'''
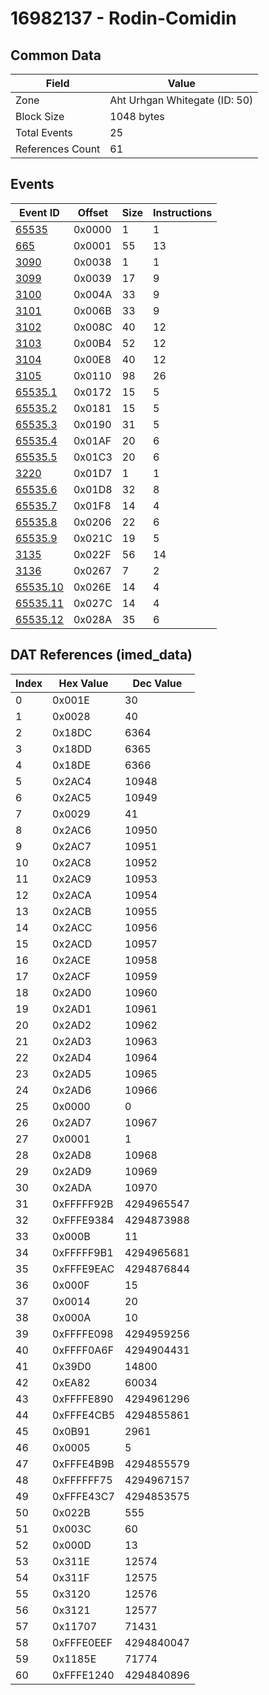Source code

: # 16982137 - Rodin-Comidin

## Common Data

| Field            | Value                         |
|------------------|-------------------------------|
| Zone             | Aht Urhgan Whitegate (ID: 50) |
| Block Size       | 1048 bytes                    |
| Total Events     | 25                            |
| References Count | 61                            |

## Events

| Event ID                  | Offset   |   Size |   Instructions |
|---------------------------|----------|--------|----------------|
| [65535](./65535.md)       | 0x0000   |      1 |              1 |
| [665](./665.md)           | 0x0001   |     55 |             13 |
| [3090](./3090.md)         | 0x0038   |      1 |              1 |
| [3099](./3099.md)         | 0x0039   |     17 |              9 |
| [3100](./3100.md)         | 0x004A   |     33 |              9 |
| [3101](./3101.md)         | 0x006B   |     33 |              9 |
| [3102](./3102.md)         | 0x008C   |     40 |             12 |
| [3103](./3103.md)         | 0x00B4   |     52 |             12 |
| [3104](./3104.md)         | 0x00E8   |     40 |             12 |
| [3105](./3105.md)         | 0x0110   |     98 |             26 |
| [65535.1](./65535.1.md)   | 0x0172   |     15 |              5 |
| [65535.2](./65535.2.md)   | 0x0181   |     15 |              5 |
| [65535.3](./65535.3.md)   | 0x0190   |     31 |              5 |
| [65535.4](./65535.4.md)   | 0x01AF   |     20 |              6 |
| [65535.5](./65535.5.md)   | 0x01C3   |     20 |              6 |
| [3220](./3220.md)         | 0x01D7   |      1 |              1 |
| [65535.6](./65535.6.md)   | 0x01D8   |     32 |              8 |
| [65535.7](./65535.7.md)   | 0x01F8   |     14 |              4 |
| [65535.8](./65535.8.md)   | 0x0206   |     22 |              6 |
| [65535.9](./65535.9.md)   | 0x021C   |     19 |              5 |
| [3135](./3135.md)         | 0x022F   |     56 |             14 |
| [3136](./3136.md)         | 0x0267   |      7 |              2 |
| [65535.10](./65535.10.md) | 0x026E   |     14 |              4 |
| [65535.11](./65535.11.md) | 0x027C   |     14 |              4 |
| [65535.12](./65535.12.md) | 0x028A   |     35 |              6 |

## DAT References (imed_data)

|   Index | Hex Value   |   Dec Value |
|---------|-------------|-------------|
|       0 | 0x001E      |          30 |
|       1 | 0x0028      |          40 |
|       2 | 0x18DC      |        6364 |
|       3 | 0x18DD      |        6365 |
|       4 | 0x18DE      |        6366 |
|       5 | 0x2AC4      |       10948 |
|       6 | 0x2AC5      |       10949 |
|       7 | 0x0029      |          41 |
|       8 | 0x2AC6      |       10950 |
|       9 | 0x2AC7      |       10951 |
|      10 | 0x2AC8      |       10952 |
|      11 | 0x2AC9      |       10953 |
|      12 | 0x2ACA      |       10954 |
|      13 | 0x2ACB      |       10955 |
|      14 | 0x2ACC      |       10956 |
|      15 | 0x2ACD      |       10957 |
|      16 | 0x2ACE      |       10958 |
|      17 | 0x2ACF      |       10959 |
|      18 | 0x2AD0      |       10960 |
|      19 | 0x2AD1      |       10961 |
|      20 | 0x2AD2      |       10962 |
|      21 | 0x2AD3      |       10963 |
|      22 | 0x2AD4      |       10964 |
|      23 | 0x2AD5      |       10965 |
|      24 | 0x2AD6      |       10966 |
|      25 | 0x0000      |           0 |
|      26 | 0x2AD7      |       10967 |
|      27 | 0x0001      |           1 |
|      28 | 0x2AD8      |       10968 |
|      29 | 0x2AD9      |       10969 |
|      30 | 0x2ADA      |       10970 |
|      31 | 0xFFFFF92B  |  4294965547 |
|      32 | 0xFFFE9384  |  4294873988 |
|      33 | 0x000B      |          11 |
|      34 | 0xFFFFF9B1  |  4294965681 |
|      35 | 0xFFFE9EAC  |  4294876844 |
|      36 | 0x000F      |          15 |
|      37 | 0x0014      |          20 |
|      38 | 0x000A      |          10 |
|      39 | 0xFFFFE098  |  4294959256 |
|      40 | 0xFFFF0A6F  |  4294904431 |
|      41 | 0x39D0      |       14800 |
|      42 | 0xEA82      |       60034 |
|      43 | 0xFFFFE890  |  4294961296 |
|      44 | 0xFFFE4CB5  |  4294855861 |
|      45 | 0x0B91      |        2961 |
|      46 | 0x0005      |           5 |
|      47 | 0xFFFE4B9B  |  4294855579 |
|      48 | 0xFFFFFF75  |  4294967157 |
|      49 | 0xFFFE43C7  |  4294853575 |
|      50 | 0x022B      |         555 |
|      51 | 0x003C      |          60 |
|      52 | 0x000D      |          13 |
|      53 | 0x311E      |       12574 |
|      54 | 0x311F      |       12575 |
|      55 | 0x3120      |       12576 |
|      56 | 0x3121      |       12577 |
|      57 | 0x11707     |       71431 |
|      58 | 0xFFFE0EEF  |  4294840047 |
|      59 | 0x1185E     |       71774 |
|      60 | 0xFFFE1240  |  4294840896 |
'''
What you need to do:
Report how many of the lines above contain the word "Size". Give only the number.

Exercise response:
2